• _DATA SUPPLIED_

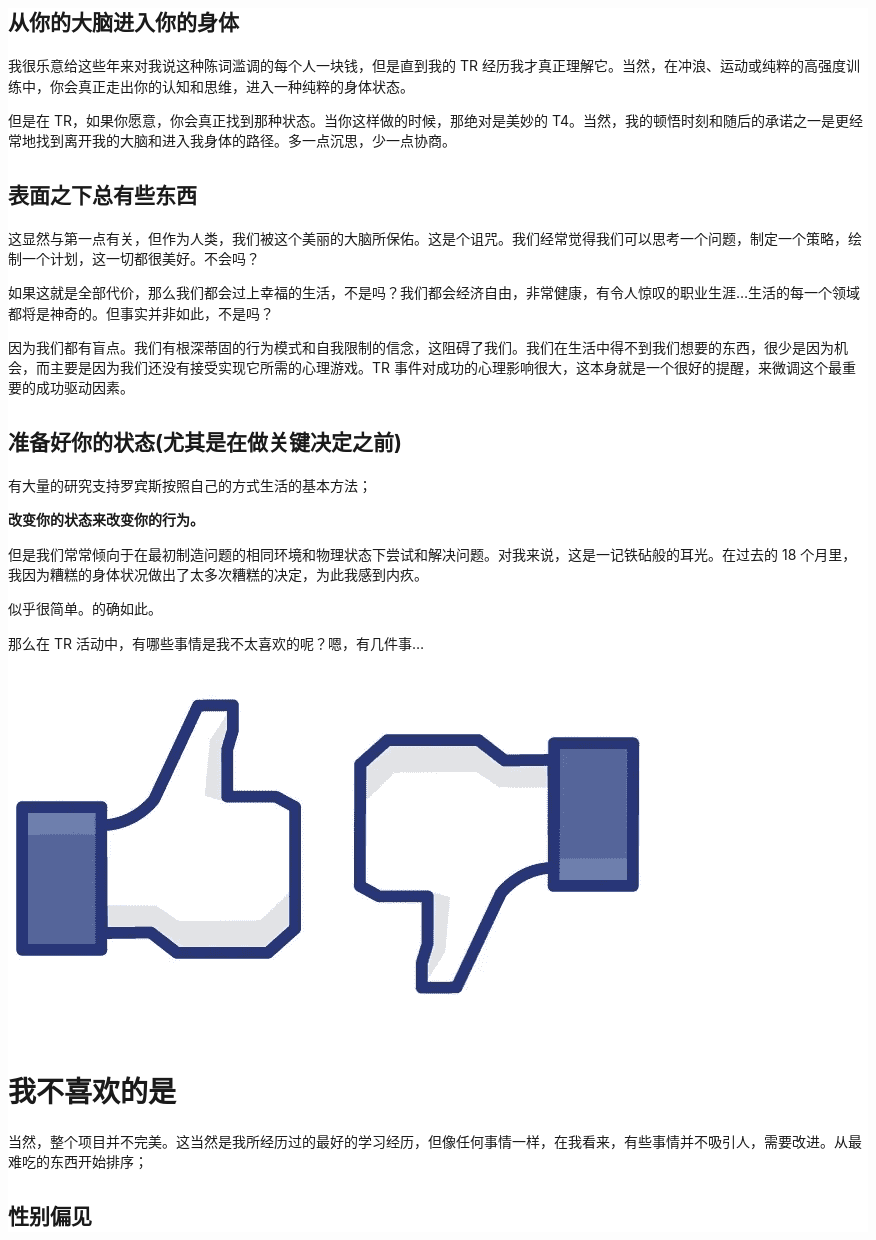 ## 从你的大脑进入你的身体

我很乐意给这些年来对我说这种陈词滥调的每个人一块钱，但是直到我的 TR 经历我才真正理解它。当然，在冲浪、运动或纯粹的高强度训练中，你会真正走出你的认知和思维，进入一种纯粹的身体状态。

但是在 TR，如果你愿意，你会真正找到那种状态。当你这样做的时候，那绝对是美妙的 T4。当然，我的顿悟时刻和随后的承诺之一是更经常地找到离开我的大脑和进入我身体的路径。多一点沉思，少一点协商。

## 表面之下总有些东西

这显然与第一点有关，但作为人类，我们被这个美丽的大脑所保佑。这是个诅咒。我们经常觉得我们可以思考一个问题，制定一个策略，绘制一个计划，这一切都很美好。不会吗？

如果这就是全部代价，那么我们都会过上幸福的生活，不是吗？我们都会经济自由，非常健康，有令人惊叹的职业生涯…生活的每一个领域都将是神奇的。但事实并非如此，不是吗？

因为我们都有盲点。我们有根深蒂固的行为模式和自我限制的信念，这阻碍了我们。我们在生活中得不到我们想要的东西，很少是因为机会，而主要是因为我们还没有接受实现它所需的心理游戏。TR 事件对成功的心理影响很大，这本身就是一个很好的提醒，来微调这个最重要的成功驱动因素。

## **准备好你的状态(尤其是在做关键决定之前)**

有大量的研究支持罗宾斯按照自己的方式生活的基本方法；

**改变你的状态来改变你的行为。**

但是我们常常倾向于在最初制造问题的相同环境和物理状态下尝试和解决问题。对我来说，这是一记铁砧般的耳光。在过去的 18 个月里，我因为糟糕的身体状况做出了太多次糟糕的决定，为此我感到内疚。

似乎很简单。的确如此。

那么在 TR 活动中，有哪些事情是我不太喜欢的呢？嗯，有几件事…

![](img/5235339f470f23994f9573ea9528b15e.png)

# 我不喜欢的是

当然，整个项目并不完美。这当然是我所经历过的最好的学习经历，但像任何事情一样，在我看来，有些事情并不吸引人，需要改进。从最难吃的东西开始排序；

## 性别偏见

• _TASK ITEM_
Without the pictures, please output every record exactly.

• _TASK RESPONSE_
 ## 从你的大脑进入你的身体

我很乐意给这些年来对我说这种陈词滥调的每个人一块钱，但是直到我的 TR 经历我才真正理解它。当然，在冲浪、运动或纯粹的高强度训练中，你会真正走出你的认知和思维，进入一种纯粹的身体状态。

但是在 TR，如果你愿意，你会真正找到那种状态。当你这样做的时候，那绝对是美妙的 T4。当然，我的顿悟时刻和随后的承诺之一是更经常地找到离开我的大脑和进入我身体的路径。多一点沉思，少一点协商。

## 表面之下总有些东西

这显然与第一点有关，但作为人类，我们被这个美丽的大脑所保佑。这是个诅咒。我们经常觉得我们可以思考一个问题，制定一个策略，绘制一个计划，这一切都很美好。不会吗？

如果这就是全部代价，那么我们都会过上幸福的生活，不是吗？我们都会经济自由，非常健康，有令人惊叹的职业生涯…生活的每一个领域都将是神奇的。但事实并非如此，不是吗？

因为我们都有盲点。我们有根深蒂固的行为模式和自我限制的信念，这阻碍了我们。我们在生活中得不到我们想要的东西，很少是因为机会，而主要是因为我们还没有接受实现它所需的心理游戏。TR 事件对成功的心理影响很大，这本身就是一个很好的提醒，来微调这个最重要的成功驱动因素。

## **准备好你的状态(尤其是在做关键决定之前)**

有大量的研究支持罗宾斯按照自己的方式生活的基本方法；

**改变你的状态来改变你的行为。**

但是我们常常倾向于在最初制造问题的相同环境和物理状态下尝试和解决问题。对我来说，这是一记铁砧般的耳光。在过去的 18 个月里，我因为糟糕的身体状况做出了太多次糟糕的决定，为此我感到内疚。

似乎很简单。的确如此。

那么在 TR 活动中，有哪些事情是我不太喜欢的呢？嗯，有几件事…

![](img/5235339f470f23994f9573ea9528b15e.png)

# 我不喜欢的是

当然，整个项目并不完美。这当然是我所经历过的最好的学习经历，但像任何事情一样，在我看来，有些事情并不吸引人，需要改进。从最难吃的东西开始排序；

## 性别偏见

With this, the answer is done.